Practically yes. Every valid JSON document is also a valid YAML document, because YAML supports JSON's brace-and-bracket syntax inline. The reverse is not true — YAML has many features (anchors, multi-line strings, tags) that JSON does not have, so converting YAML back to JSON can lose information.
Why are some strings in my YAML quoted?
YAML has a long list of reserved words and special values that must be quoted to be interpreted as strings. For example, the string "yes" would be parsed as a boolean unless it is quoted. Lintify uses the js-yaml dumper, which quotes strings only when necessary to preserve the original value.
Can I control the indentation?
Yes. The default is two spaces per level, which matches the convention used by most YAML tooling. You can switch to four spaces if your team prefers it. Tabs are not allowed in YAML for indentation — the spec forbids them — so the option is not exposed.
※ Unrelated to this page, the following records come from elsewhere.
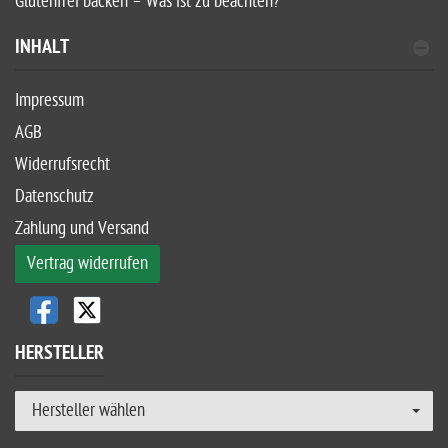
Glutenfrei backen – Was ist zu beachten?
INHALT
Impressum
AGB
Widerrufsrecht
Datenschutz
Zahlung und Versand
Vertrag widerrufen
HERSTELLER
Hersteller wählen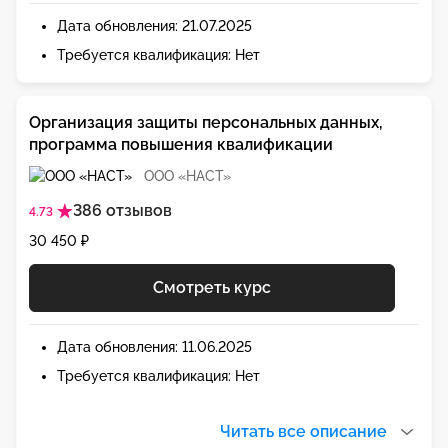
Дата обновления: 21.07.2025
Требуется квалификация: Нет
Организация защиты персональных данных,
программа повышения квалификации
ООО «НАСТ»
386 отзывов
4.73
30 450 ₽
Смотреть курс
Дата обновления: 11.06.2025
Требуется квалификация: Нет
Читать все описание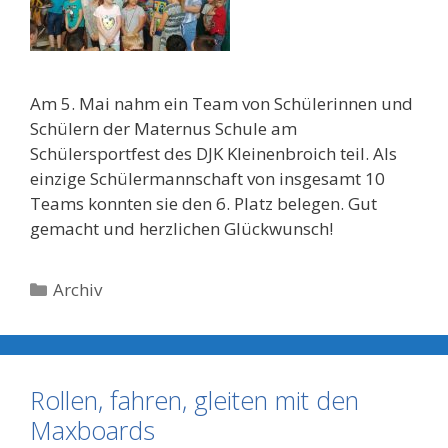
Am 5. Mai nahm ein Team von Schülerinnen und
Schülern der Maternus Schule am
Schülersportfest des DJK Kleinenbroich teil. Als
einzige Schülermannschaft von insgesamt 10
Teams konnten sie den 6. Platz belegen. Gut
gemacht und herzlichen Glückwunsch!
Kategorien
Archiv
Rollen, fahren, gleiten mit den
Maxboards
Does the converter preserve key order?
Yes. js-yaml preserves the insertion order of keys, which matches the behavior of modern JavaScript engines. Your YAML will list keys in the same order as your JSON, which is important for diffs and for human-readable config files.
Why does my multi-line string look weird?
JSON does not have a native multi-line string type, so what you have is a single string with literal \n escape sequences. When converted to YAML, Lintify can either keep the value as a single quoted line with \n escapes or use YAML's block scalar syntax. The default keeps the single-line form for safety; use a YAML-aware editor to switch to block scalars if you prefer.